Designing two-dimensional limit-cycle oscillators with prescribed trajectories and phase-response characteristics

TL;DR

The paper addresses designing two-dimensional limit-cycle oscillators with prescribed trajectory shapes and phase-response characteristics to tailor synchronization behavior. It combines phase reduction theory with a convex, polynomial-vector-field design, enforcing trajectory accuracy via discretized constraints and phase response via the adjoint equation, while guaranteeing stability through a Floquet-exponent bound. The key contributions include a practical convex optimization framework that yields vector fields matching target trajectories and phase sensitivity functions, demonstrated on both existing oscillators (van der Pol, FitzHugh–Nagumo) and artificial targets (star-shaped trajectories and high-harmonic PSFs) leading to global and multistable entrainment. This approach enables controlled synchronization design for engineering systems, robotics, and bio-inspired applications, with potential extensions to higher-dimensional oscillators.

Abstract

We propose a method for designing two-dimensional limit-cycle oscillators with prescribed periodic trajectories and phase response properties based on the phase reduction theory, which gives a concise description of weakly-perturbed limit-cycle oscillators and is widely used in the analysis of synchronization dynamics. We develop an algorithm for designing the vector field with a stable limit cycle, which possesses a given shape and also a given phase sensitivity function. The vector field of the limit-cycle oscillator is approximated by polynomials whose coefficients are estimated by convex optimization.
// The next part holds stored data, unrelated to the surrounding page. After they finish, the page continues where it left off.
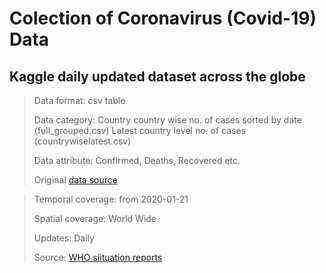 # Colection of Coronavirus (Covid-19) Data 


Kaggle daily updated dataset across the globe
------
>
>Data format: csv table
>
>Data category: Country
>   country wise no. of cases sorted by date (full_grouped.csv)
>   Latest country level no. of cases (countrywiselatest.csv)
>
>Data attribute: Confirmed, Deaths, Recovered etc.
>
>Original [data source](https://www.kaggle.com/imdevskp/corona-virus-report/data?select=country_wise_latest.csv)

>
>Temporal coverage: from 2020-01-21
>
>Spatial coverage: World Wide
>
>Updates: Daily
>
>Source: [WHO siituation reports](https://www.who.int/emergencies/diseases/novel-coronavirus-2019/situation-reports)
>




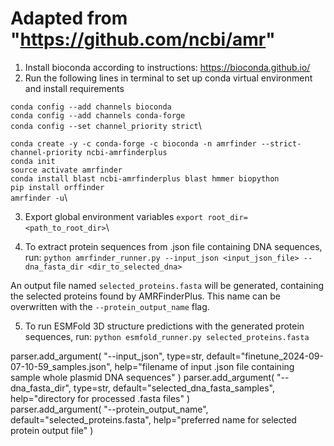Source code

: # Adapted from "https://github.com/ncbi/amr"

1. Install bioconda according to instructions: https://bioconda.github.io/
2. Run the following lines in terminal to set up conda virtual environment and install requirements

`conda config --add channels bioconda`\
`conda config --add channels conda-forge`\
`conda config --set channel_priority strict`\

`conda create -y -c conda-forge -c bioconda -n amrfinder --strict-channel-priority ncbi-amrfinderplus`\
`conda init`\
`source activate amrfinder`\
`conda install blast ncbi-amrfinderplus blast hmmer biopython`\
`pip install orffinder`\
`amrfinder -u`\

3. Export global environment variables
`export root_dir=<path_to_root_dir>`\

4. To extract protein sequences from .json file containing DNA sequences, run:
`python amrfinder_runner.py --input_json <input_json_file> --dna_fasta_dir <dir_to_selected_dna>`

An output file named `selected_proteins.fasta` will be generated, containing the selected proteins found by AMRFinderPlus. 
This name can be overwritten with the `--protein_output_name` flag.

5. To run ESMFold 3D structure predictions with the generated protein sequences, run:
`python esmfold_runner.py selected_proteins.fasta`

parser.add_argument(
    "--input_json",
    type=str,
    default="finetune_2024-09-07-10-59_samples.json",
    help="filename of input .json file containing sample whole plasmid DNA sequences"
  )
  parser.add_argument(
    "--dna_fasta_dir",
    type=str,
    default="selected_dna_fasta_samples",
    help="directory for processed .fasta files"
  )  
  parser.add_argument(
    "--protein_output_name",
    default="selected_proteins.fasta",
    help="preferred name for selected protein output file"
  )



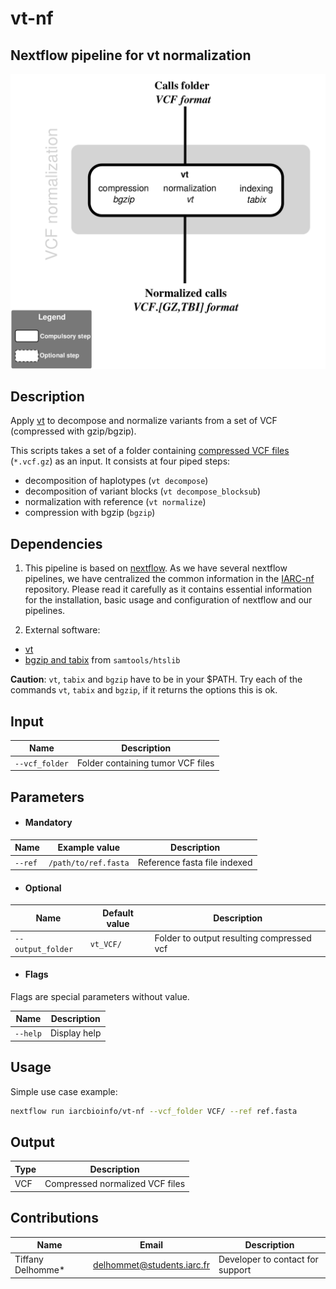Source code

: # vt-nf

## Nextflow pipeline for vt normalization

![Workflow representation](vt-nf.png)

## Description

Apply [vt](https://github.com/atks/vt) to decompose and normalize variants from a set of VCF (compressed with gzip/bgzip).

This scripts takes a set of a folder containing [compressed VCF files](https://samtools.github.io/hts-specs/VCFv4.2.pdf) (`*.vcf.gz`) as an input.
It consists at four piped steps:  
  * decomposition of haplotypes (`vt decompose`)
  * decomposition of variant blocks (`vt decompose_blocksub`)
  * normalization with reference (`vt normalize`)
  * compression with bgzip (`bgzip`)



## Dependencies

1. This pipeline is based on [nextflow](https://www.nextflow.io). As we have several nextflow pipelines, we have centralized the common information in the [IARC-nf](https://github.com/IARCbioinfo/IARC-nf) repository. Please read it carefully as it contains essential information for the installation, basic usage and configuration of nextflow and our pipelines.

2. External software:  
  * [vt](https://github.com/atks/vt)  
  * [bgzip and tabix](http://www.htslib.org) from `samtools/htslib`  
  
 **Caution**: `vt`, `tabix` and `bgzip` have to be in your $PATH. Try each of the commands `vt`, `tabix` and `bgzip`, if it returns the options this is ok.

## Input

| Name      | Description   |
|-----------|---------------|
| `--vcf_folder`    | Folder containing tumor VCF files |


## Parameters

  * #### Mandatory

| Name      | Example value | Description     |
|-----------|---------------|-----------------|
| `--ref`    | `/path/to/ref.fasta` |  Reference fasta file indexed

  * #### Optional

| Name      | Default value | Description     |
|-----------|---------------|-----------------|
| `--output_folder`    |  `vt_VCF/`  | Folder to output resulting compressed vcf |

  * #### Flags

Flags are special parameters without value.

| Name      | Description     |
|-----------|-----------------|
| `--help`    | Display help |

## Usage

Simple use case example:
```bash
nextflow run iarcbioinfo/vt-nf --vcf_folder VCF/ --ref ref.fasta
```

## Output
  | Type      | Description     |
  |-----------|---------------|
  | VCF       | Compressed normalized VCF files |

## Contributions

  | Name      | Email | Description     |
  |-----------|---------------|-----------------|
  | Tiffany Delhomme*    | delhommet@students.iarc.fr | Developer to contact for support |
Linear stability of the limit cycle is ensured by introducing an upper bound to the Floquet exponent. The validity of the proposed method is verified numerically by designing several types of two-dimensional existing and artificial oscillators. As applications, we first design a limit-cycle oscillator with an artificial star-shaped periodic trajectory and demonstrate global entrainment. We then design a limit-cycle oscillator with an artificial high-harmonic phase sensitivity function and demonstrate multistable entrainment caused by a high-frequency periodic input.

Figures (12)

• Figure 1: Periodic trajectories and PSFs of the designed oscillator and the original vdP oscillator. (a) Periodic trajectories. (b,c) Velocities on the periodic trajectories. (b) $x_{1}$ component, (c) $x_{2}$ component. (d,e) PSFs. (d) $x_{1}$ component, (e) $x_{2}$ component. In each graph, the red line shows the designed functional form and the black dotted line shows the original one, respectively.
• Figure 2: Vector fields of the designed oscillator and the original vdP oscillator. (a) designed, (b) original.
• Figure 3: Periodic trajectories and PSFs of the designed oscillator and the original FHN oscillator. (a) Periodic trajectories. (b,c) Velocities on the periodic trajectories. (b) $x_{1}$ component, (c) $x_{2}$ component. (d,e) PSFs. (d) $x_{1}$ component, (e) $x_{2}$ component. In each graph, the red line shows the designed functional form and the black dotted line shows the original one, respectively.
• Figure 4: Vector fields of the designed oscillator and the original FHN oscillator. (a) designed, (b) original.
• Figure 5: Periodic trajectory and PSFs of the designed oscillator and the prescribed functional forms. (a) Periodic trajectories. (b,c) Velocities on the periodic trajectories. (b) $x_{1}$ component, (c) $x_{2}$ component. (d,e) PSFs. (d) $x_{1}$ component, (e) $x_{2}$ component. In each graph, the red line shows the designed functional form and the black dotted line shows the original one, respectively.